What Is Aicardi Syndrome?

May 01 11:37 2019 Print This Article

It is defined as a disorder in which there is a malformation syndrome. It is a genetic problem. In this case there is a partial or complete absence of the brain structures. It is known as the corpus callosum along with the other structures like abnormalities in the retina, seizures as an infantile spasm. It is mainly caused due to the defect seen in the x chromosome. It is mainly seen in the girls or boys who are already suffering from the Klinefelters syndrome. The discovery of gene must be needed to done in order to confirm this theory. After the baby reaches up to 5 months of age the symptoms appear.

What are the signs and symptoms of Aicardi syndrome?

It includes the children mainly before the age of 5 months. Most of the girls who are suffering from this disorder are produced from a normal birth. They develop normally at the age of 3 months. They have an infantile spasm later on. It occurs due to the closure of main neural synapses in the brain. It is a normal stage of development of brain.

What is the treatment of Aicardi syndrome?

It includes the management of seizures mainly. In this there are early intervention programs which lead to the delay in development. There are other complications which are seen in the case of this syndrome involving the poren cephalic cysts and hydro cephalus. One can also observe the gastro intestinal problems. The treatment of poren cephalic cysts and hydro cephalous occurs with the help of shunt. In the case of cysts one can also go for a endo scopic fenestrations. Some of them require no treatment. The hernias can be treated by a placement of the feeding tube and fundo placation. It can also be done with the help of surgeries. There are other gastro intestinal problems in the structure which can lead to the problems in the gastro intestinal tissues.

What is the epidemiology of Aicardi syndrome?

It includes the prevalence which is in many thousands of this disorder. In the United States alone 900 cases have been reported.

What is the diagnosis of Aicardi syndrome?

It includes the three main features mainly. The classic feature which is not present does not include the diagnosis of this syndrome. The other features are the partial or full absence of the corpus callosum in brain and are referred as the agenesis of corpus callosum. There are problems in the eye which is referred as the lacunae of retina. This feature is quite specific. The development of seizures in the infancy is known as infantile spasms. There are other defects in the brain which include the micro cephaly, poren cephalic cysts and large ventricles of the cerebellum.
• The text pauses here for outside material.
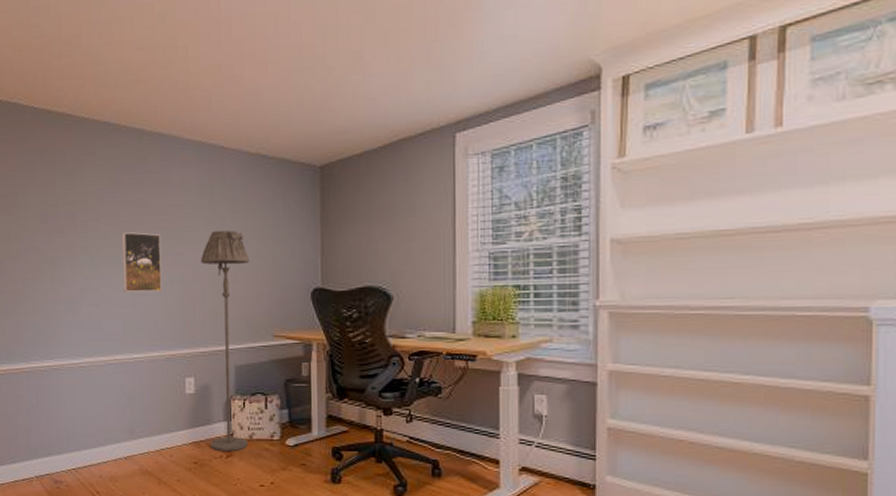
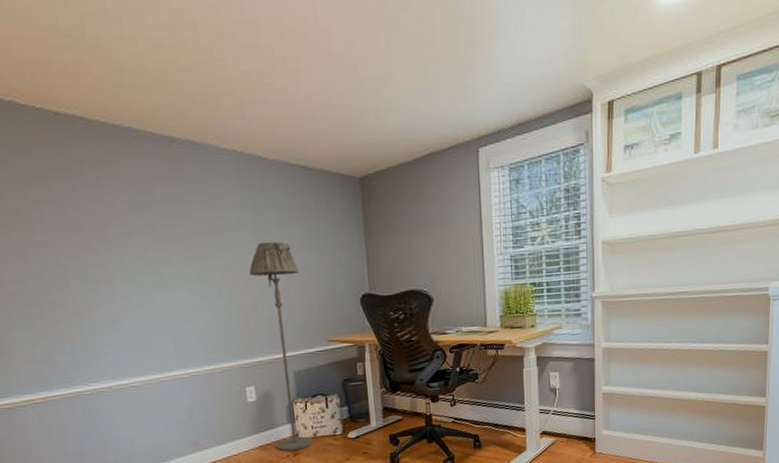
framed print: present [122,232,162,292] -> none [161,246,212,308]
It also occurs due to the hydro cephalus and is quite common in this syndrome.

What is the genetics of Aicardi syndrome?
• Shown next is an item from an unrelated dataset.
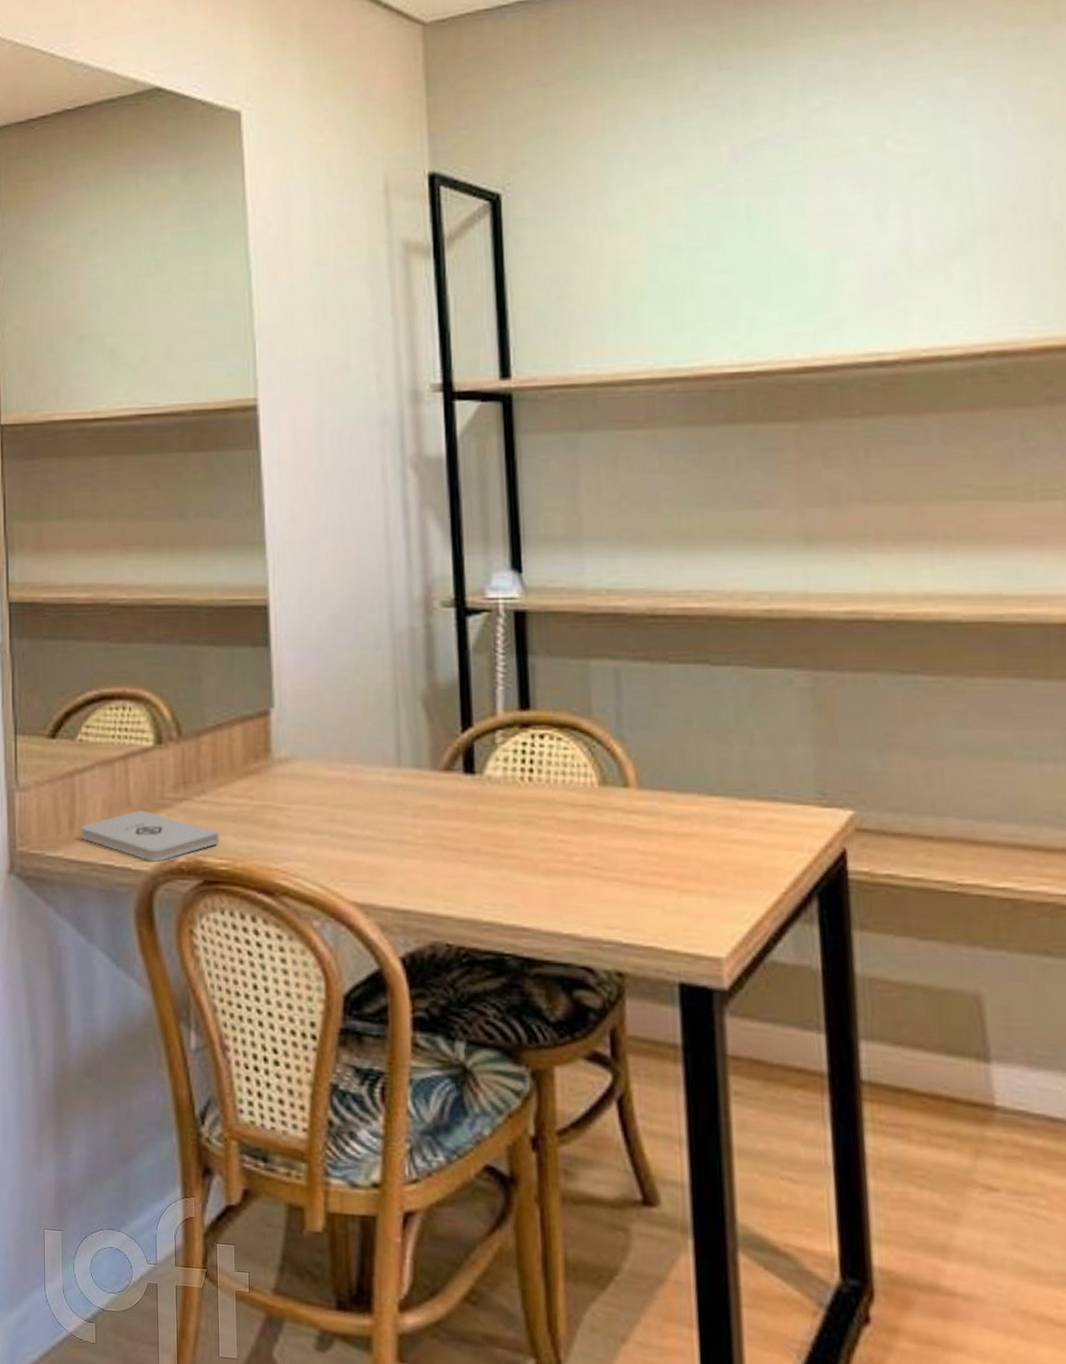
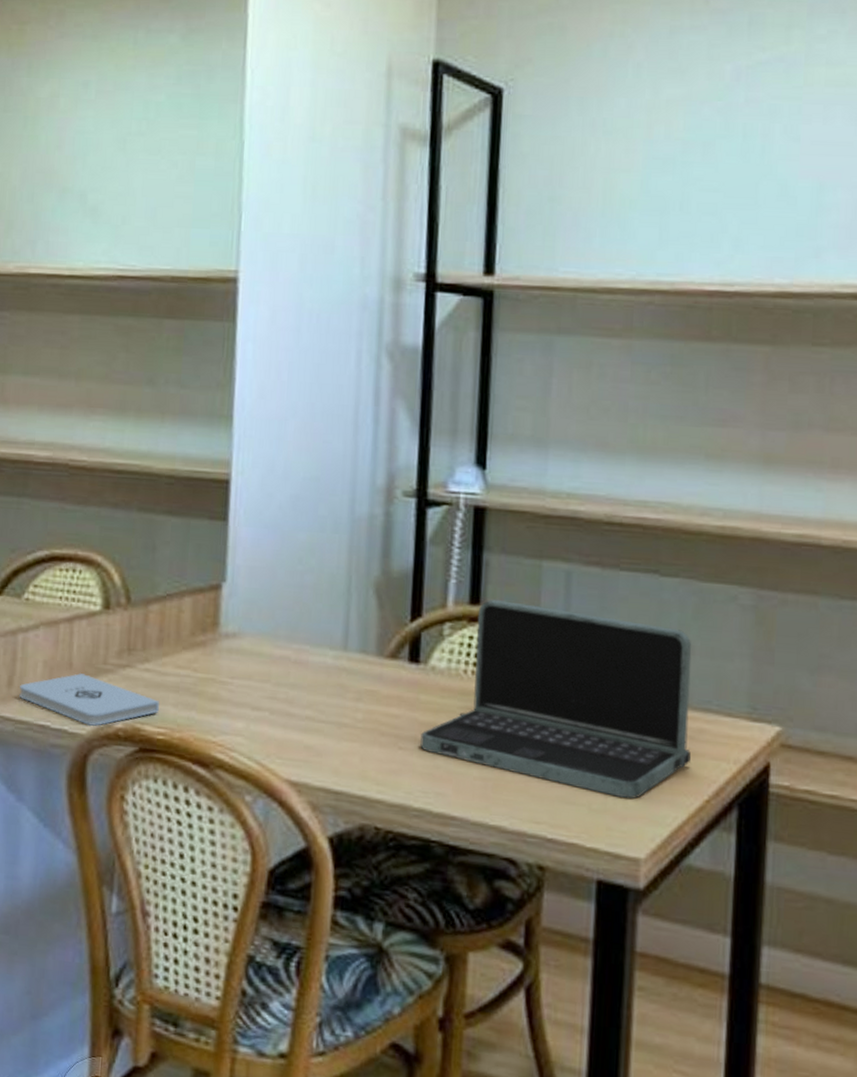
laptop: none [483,702,763,897] -> present [420,599,692,799]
It includes the females mainly. The males which have been identified by this disorder have 47 chromosomes which also include the XXY sex chromosome. This condition is referred as the klinefelter syndrome. This condition is life threatening in the males. It is quite lethal in the males which have single x chromosome along with the y chromosome. It is inherited in the x linked dominant pattern. This occurs due to the mutation of gene which is seen in the cases of X chromosome which is quite lethal in xy males. Most of the cases of this disorder are due to the mutations which are new. There is no person with this syndrome who is known to have transmitted the x linked gene which may lead to this condition in the next generation.

What is the history of Aicardi syndrome?

It includes the discovery of the disorder by a J Aicardi. He is a neurologist of France. It was discovered in the year 1965. There was a review article published by him. It was published in the year 1998 and gave a description about this disorder. This syndrome must not be studied along with the Aicardi-Goutières syndrome which has a separate entity.

What is the prognosis of Aicardi syndrome?

It includes the not so stable prognosis which keeps on changing. It depends on the extent of symptoms. The people who are reported to have this syndrome do have a delay in the significant degree which can lead to the mental retardation. The age of the individual with this syndrome ranges from birth to 40. There is no specific treatment for this disorder.